8 Washington would include 134 residential units housed within LEED certified buildings with green rooftops. The majority of the units would be 2 - 3 bedrooms and will be family sized.
Adding residential units within walking distance of San Francisco's primary employment and retail centers is inherently sustainable and in particular reduces the potential carbon footprint from transportation. Additional specific sustainable design measures proposed are the following :
Solar Hot Water System
Solar heating systems utilize thermal collectors to transfer heat generated from the sun to water for domestic usage. Water heating can be a more efficient use of Solar Energy than electric generation via photovoltaics.
Green Roof Gardens
The majority of the unoccupied roofs of the project are green roofs which reduce heating and cooling loads on a building and also buffer outflow into the City's combined stormwater system.

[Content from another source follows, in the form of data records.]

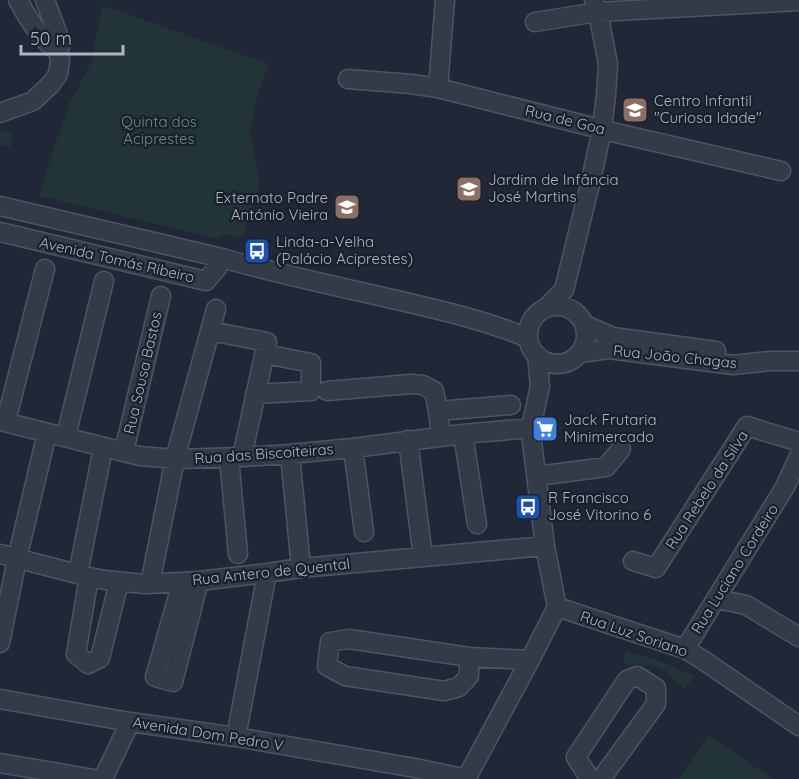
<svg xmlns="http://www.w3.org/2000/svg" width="799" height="779" viewBox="0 0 799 779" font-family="Quicksand,sans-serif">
<rect width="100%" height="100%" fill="#202736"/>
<!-- green -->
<path fill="#233438" d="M102,5l167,59 -13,36 -6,32 10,52 -17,51 -6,4c-7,-7 -12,-5 -19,0l-179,-43 13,-43 18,-51 22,-41z
M0,130l13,4 -3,14 -10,-3z
M626,651l31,9 38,16 -11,13 -18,-17 -14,-6 -28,-2z
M708,735l65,44h-94z"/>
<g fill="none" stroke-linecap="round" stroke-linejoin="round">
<!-- minor casing -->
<g stroke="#4e5461" stroke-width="21">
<path id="minor" d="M18,0c9,17 24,41 40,51
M535,22l63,-10 201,-11
M348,79l63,5 27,4 174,44 169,39
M438,88l7,-88
M0,113l33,-12 18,-17 7,-10 2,-13 -2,-10 3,-8 -16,-43
M0,206l222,52c59,17 119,29 179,43 43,10 86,20 127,37
M0,232l206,49 11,-13 5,-10
M528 335a29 29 0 1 1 58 0a29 29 0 1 1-58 0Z
M546,308l18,-18 27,-110 11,-51 4,-34 2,-31 -10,-52 -4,-12
M585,325l28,12 103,14
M210,331l57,11 -25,115
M580,353l29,-4 124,16 37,-4h29
M327,391l84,-7 12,1 11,6 4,20 3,26
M255,394l56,-3v-28l-46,-9
M438,411l73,-6
M0,421l140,35 35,3 67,-2 48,-3 63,-6 110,-14 68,-6
M6,421l39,-152
M463,434l14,90
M66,436l38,-155
M408,440l15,117
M353,448l11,84
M124,451l37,-155
M290,454l11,114
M229,458l9,96
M537,476l69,-9 15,-18
M0,554l89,23 16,3 40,4 54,-3 68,-8 34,-5 244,-22
M633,561l23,7 91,-142 52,16
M78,574l23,-116
M89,577l-13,77 12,10 12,-6 19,-76
M182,582l-27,95 18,5 26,-101
M150,584l25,-125 41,-150
M717,599l29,6 53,32
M557,607l128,42 18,11 96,66
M0,643l17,-84 30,-126
M685,649l100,-162 14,-31
M469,657v19l-10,11 -15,4 -99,-15 -18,-10 3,-24 19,-3 120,18 61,3
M0,699l130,23 106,15 179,31 52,11
M236,737l31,-164
M0,763l94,16
M103,779l27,-57
M466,779l64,-119 27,-53 -12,-61 -13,-104 -1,-14 9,-42 -3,-31
M590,779l-14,-22 51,-77 10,-4 19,12v16l-55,75"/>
</g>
<!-- minor -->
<use href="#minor" stroke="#343a47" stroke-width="18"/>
</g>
<!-- icons -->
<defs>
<g id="school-square" transform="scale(1.35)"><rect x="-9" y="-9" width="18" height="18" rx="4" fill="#8d6e63" stroke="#191f2b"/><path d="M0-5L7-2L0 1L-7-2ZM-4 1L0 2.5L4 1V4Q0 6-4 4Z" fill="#fff"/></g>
<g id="bus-square" transform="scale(1.35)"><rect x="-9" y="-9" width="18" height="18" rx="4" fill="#1a4fb4" stroke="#191f2b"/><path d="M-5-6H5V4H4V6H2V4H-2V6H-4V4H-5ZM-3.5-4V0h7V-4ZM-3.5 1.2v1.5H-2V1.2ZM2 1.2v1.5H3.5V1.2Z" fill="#fff"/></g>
<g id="supermarket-square" transform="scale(1.35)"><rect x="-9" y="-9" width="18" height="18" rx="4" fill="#3f7fe0" stroke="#191f2b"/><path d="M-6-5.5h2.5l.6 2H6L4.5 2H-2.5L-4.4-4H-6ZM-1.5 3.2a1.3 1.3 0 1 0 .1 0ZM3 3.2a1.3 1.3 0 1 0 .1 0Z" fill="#fff"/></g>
</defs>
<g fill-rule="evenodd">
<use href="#school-square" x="635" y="110"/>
<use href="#school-square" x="469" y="189"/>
<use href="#school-square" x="347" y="207"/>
<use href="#bus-square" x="257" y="251"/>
<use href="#supermarket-square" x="545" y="429"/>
<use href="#bus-square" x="528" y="507"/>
</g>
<g text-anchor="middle" stroke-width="4.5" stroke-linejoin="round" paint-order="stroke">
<!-- poi labels -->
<g font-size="15" fill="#aeb4c3" stroke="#191f2b" text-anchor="start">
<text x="654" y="106">Centro Infantil<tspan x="654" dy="17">"Curiosa Idade"</tspan></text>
<text x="488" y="185">Jardim de Infância<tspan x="488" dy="17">José Martins</tspan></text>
<text x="328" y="203" text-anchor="end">Externato Padre<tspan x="328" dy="17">António Vieira</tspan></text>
<text x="276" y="247">Linda-a-Velha<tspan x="276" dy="17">(Palácio Aciprestes)</tspan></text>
<text x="564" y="425">Jack Frutaria<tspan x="564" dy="17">Minimercado</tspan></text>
<text x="548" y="503">R Francisco<tspan x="548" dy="17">José Vitorino 6</tspan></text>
</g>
<!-- street labels -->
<g font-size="15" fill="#aeb4c3" stroke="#191f2b">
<text transform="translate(565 120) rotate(14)" y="5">Rua de Goa</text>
<text transform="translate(117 260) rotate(13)" y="5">Avenida Tomás Ribeiro</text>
<text transform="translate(675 357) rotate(6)" y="5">Rua João Chagas</text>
<text transform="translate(143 373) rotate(-77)" y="5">Rua Sousa Bastos</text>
<text transform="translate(264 454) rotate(-4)" y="5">Rua das Biscoiteiras</text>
<text transform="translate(707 490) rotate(-57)" y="5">Rua Rebelo da Silva</text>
<text transform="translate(735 569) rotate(-58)" y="5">Rua Luciano Cordeiro</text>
<text transform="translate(271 572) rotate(-6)" y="5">Rua Antero de Quental</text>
<text transform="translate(634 634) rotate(19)" y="5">Rua Luz Soriano</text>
<text transform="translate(208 734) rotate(9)" y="5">Avenida Dom Pedro V</text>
</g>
<!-- park labels -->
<g font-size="15" fill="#679376" stroke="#191f2b">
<text x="159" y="127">Quinta dos<tspan x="159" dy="17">Aciprestes</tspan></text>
</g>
</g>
<!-- scale -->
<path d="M21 45v9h102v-9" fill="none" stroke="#aeb4c3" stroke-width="3"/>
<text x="30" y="45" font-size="18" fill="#aeb4c3" stroke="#191f2b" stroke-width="4.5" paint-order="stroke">50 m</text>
</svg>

Operable Sun Shading Devices
Operable shading devices encourage an active and customizable role in determining the amount of light, air and heat allowed to enter a space. Exterior shading devices reduce mechanical load by blocking solar energy before it penetrates the building envelope.
Low-E Insulated Glazing
An added metallic Low-E coating acts to further reflect solar radiation and prevent heat transfer.
Deep Recessed Windows
Recessed windows play an important role in the passive solar shading strategy of the building, permitting views while being particularly effective in blocking high or oblique sun angles.
Geothermal Water Cooling
This system utilizes a series of pumps to expel heated water through a circuit of pipes sub grade. The water is cooled through contact with the naturally cooler environment and is then pumped back to the building for cold water uses including air conditioning. This potentially reduces the amount of energy required by conventional cooling towers.